→ **ESTRATTO DELLA FONTE**

· · · ·

Data la scarsità di informazioni a disposizione e la loro non totale attendibilità, non è possibile sbilanciarsi troppo a favore di una posizione in particolare. Ciò che è comunque interessante da valutare è perchè il mistero sulla successione rimanga ancora così denso e cupo. Se è vero che Kim Jong Il venne designato erede a 32 anni, mentre gli attuali potenziali eredi sono ancora ventenni, non va dimenticato che fu un sessantaduenne Kim Song Il ad annunciare la nomina del successore. Non solo l’attuale Presidente ha già superato quell’età, ma soprattutto le sue condizioni di salute non sono ottime.

· · · ·

→ **DATI FORNITI**
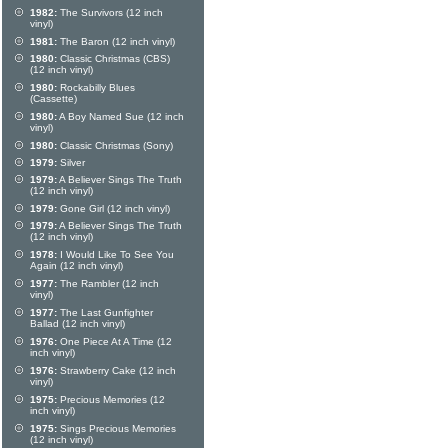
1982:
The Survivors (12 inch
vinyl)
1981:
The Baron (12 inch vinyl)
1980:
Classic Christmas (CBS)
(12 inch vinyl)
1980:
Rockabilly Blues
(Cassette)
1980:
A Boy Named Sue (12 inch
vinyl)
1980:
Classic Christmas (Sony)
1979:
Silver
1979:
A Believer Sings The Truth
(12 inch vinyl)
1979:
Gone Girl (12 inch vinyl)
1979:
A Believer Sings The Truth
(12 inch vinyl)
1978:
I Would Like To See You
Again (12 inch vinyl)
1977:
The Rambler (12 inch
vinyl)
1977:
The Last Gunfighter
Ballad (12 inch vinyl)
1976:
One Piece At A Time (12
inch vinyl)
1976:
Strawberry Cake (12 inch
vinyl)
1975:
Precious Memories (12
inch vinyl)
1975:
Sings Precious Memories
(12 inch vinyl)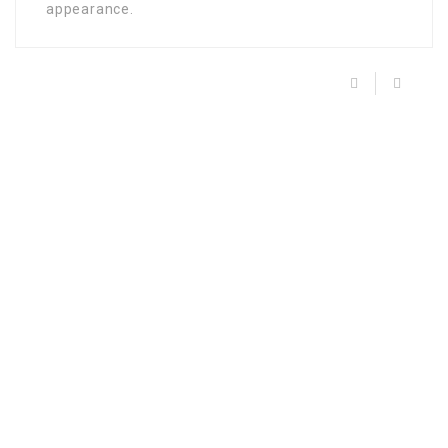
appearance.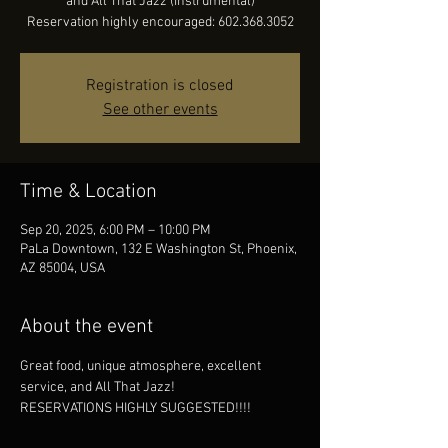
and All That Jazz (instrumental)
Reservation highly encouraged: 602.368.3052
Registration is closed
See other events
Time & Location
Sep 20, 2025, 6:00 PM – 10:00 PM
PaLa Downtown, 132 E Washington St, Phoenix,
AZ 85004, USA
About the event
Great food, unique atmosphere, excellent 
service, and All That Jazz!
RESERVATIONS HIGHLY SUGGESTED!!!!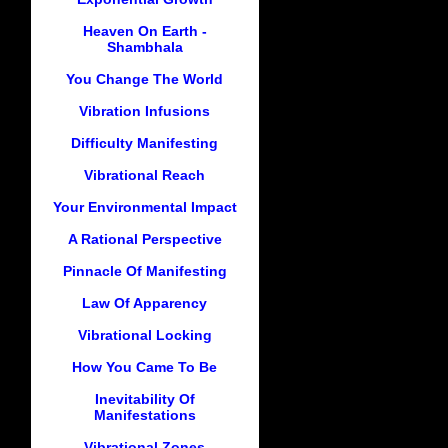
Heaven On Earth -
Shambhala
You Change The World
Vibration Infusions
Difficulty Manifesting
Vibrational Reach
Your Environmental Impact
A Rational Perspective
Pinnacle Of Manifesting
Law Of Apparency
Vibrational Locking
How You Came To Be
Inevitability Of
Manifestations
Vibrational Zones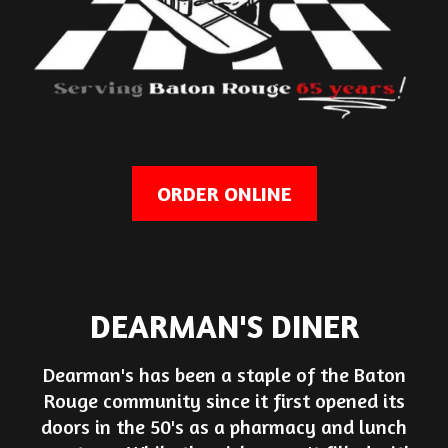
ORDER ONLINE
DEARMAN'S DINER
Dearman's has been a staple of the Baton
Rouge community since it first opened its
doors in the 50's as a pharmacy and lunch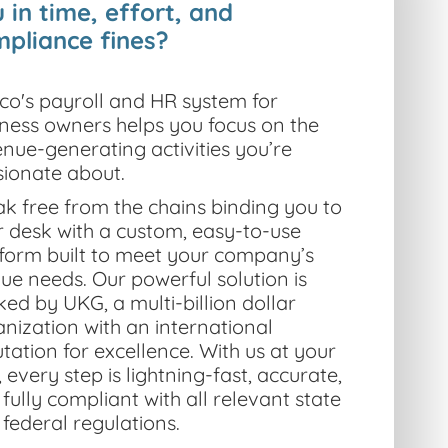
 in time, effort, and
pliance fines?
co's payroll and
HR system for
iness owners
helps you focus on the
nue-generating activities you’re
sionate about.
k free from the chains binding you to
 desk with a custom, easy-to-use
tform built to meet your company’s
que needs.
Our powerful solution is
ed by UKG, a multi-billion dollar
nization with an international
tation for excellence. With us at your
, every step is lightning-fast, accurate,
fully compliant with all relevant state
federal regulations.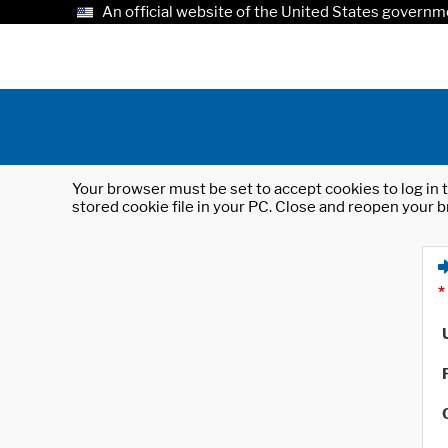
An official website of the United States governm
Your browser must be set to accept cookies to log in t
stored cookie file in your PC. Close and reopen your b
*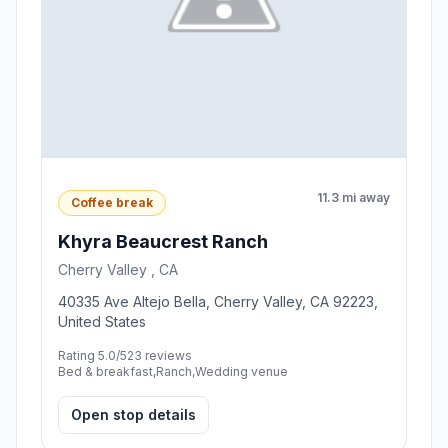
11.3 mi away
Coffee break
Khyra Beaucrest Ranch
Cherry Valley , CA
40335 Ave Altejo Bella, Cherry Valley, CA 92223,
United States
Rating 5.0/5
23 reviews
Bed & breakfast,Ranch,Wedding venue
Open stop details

· · · ·

→ **DOMANDE DI STUDIO**
a) Stampa l'estratto sulla successione cominciando dalle parole che contengono "Data la scarsità" e fermandoti dopo "non sono ottime.".
b) Prosegui l'estratto sulla successione a partire dalla sua ultima frase.

→ **SOLUZIONI DELL'ESERCIZIO**
a)
Data la scarsità di informazioni a disposizione e la loro non totale attendibilità, non è possibile sbilanciarsi troppo a favore di una posizione in particolare. Ciò che è comunque interessante da valutare è perchè il mistero sulla successione rimanga ancora così denso e cupo. Se è vero che Kim Jong Il venne designato erede a 32 anni, mentre gli attuali potenziali eredi sono ancora ventenni, non va dimenticato che fu un sessantaduenne Kim Song Il ad annunciare la nomina del successore. Non solo l’attuale Presidente ha già superato quell’età, ma soprattutto le sue condizioni di salute non sono ottime.

b)
Probabilmente il Leader odierno non ritiene la situazione attuale del suo regime sufficientemente solida e sicura da potersi permettere di affidarne le redini ad un successore. Oppure, la scelta stessa di non voler annunciare un candidato potrebbe essere una strategia promozionale, tesa a dimostrare che egli stesso ha ancora il pieno controllo della situazione e non ha ragione di dover preoccuparsi di una sua uscita di scena.
Certo è che la comunità internazionale continua ad interrogarsi sul futuro, non molto lontano, di questa nicchia politica. La Cina, in particolar modo, è intenzionata a salvare ad ogni costo questo stato cuscinetto che la divide dalle truppe americane di stanza in Corea del Sud. E, per evitare un collasso di enormi conseguenze socio-economiche anche per il proprio Paese, Pechino è disposta a grandi concessioni e a significative manovre, come ha già dimostrato negli sviluppi dei negoziati a sei. Esattamente per la stessa ragione, non è affatto escluso che la Cina stia già lavorando ad una successione nord-coreana filocinese, “proponendo” addirittura un proprio candidato.
L’appoggio dell’esercito
Chiunque sia il figlio, il tecnocrate o il militare destinato a succedere a Kim Jong Il, un tassello è inevitabile: l’esercito deve aver dato il suo placet.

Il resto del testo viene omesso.